## WHAT YOU WILL DO
Could you please reproduce the entries exactly, leaving out any pictures?
______
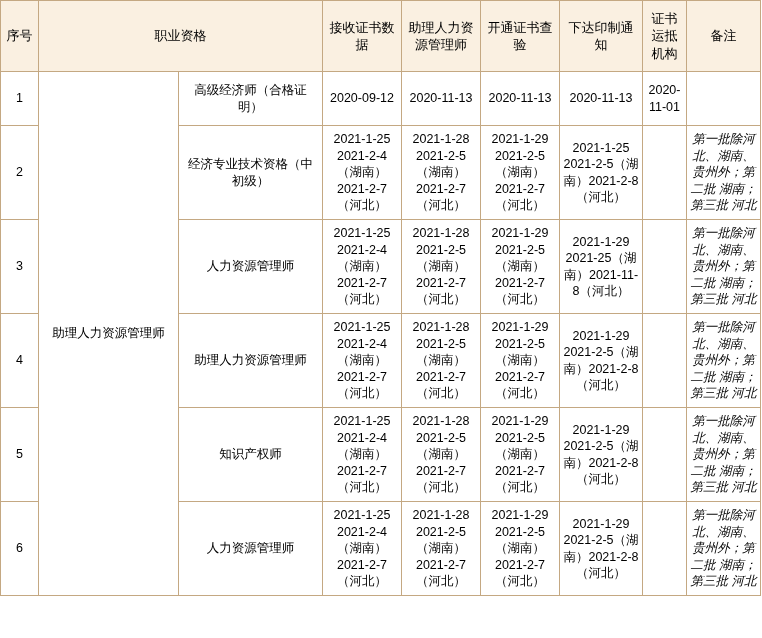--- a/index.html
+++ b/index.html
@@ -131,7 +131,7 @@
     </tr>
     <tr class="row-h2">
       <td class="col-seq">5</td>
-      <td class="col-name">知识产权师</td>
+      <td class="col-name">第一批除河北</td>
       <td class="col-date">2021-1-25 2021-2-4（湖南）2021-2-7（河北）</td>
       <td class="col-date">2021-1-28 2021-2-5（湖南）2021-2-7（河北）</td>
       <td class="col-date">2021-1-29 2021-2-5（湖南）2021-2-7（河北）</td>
______
## SOLUTION FOR THIS EXERCISE
--- a/index.html
+++ b/index.html
@@ -131,7 +131,7 @@
     </tr>
     <tr class="row-h2">
       <td class="col-seq">5</td>
-      <td class="col-name">知识产权师</td>
+      <td class="col-name">第一批除河北</td>
       <td class="col-date">2021-1-25 2021-2-4（湖南）2021-2-7（河北）</td>
       <td class="col-date">2021-1-28 2021-2-5（湖南）2021-2-7（河北）</td>
       <td class="col-date">2021-1-29 2021-2-5（湖南）2021-2-7（河北）</td>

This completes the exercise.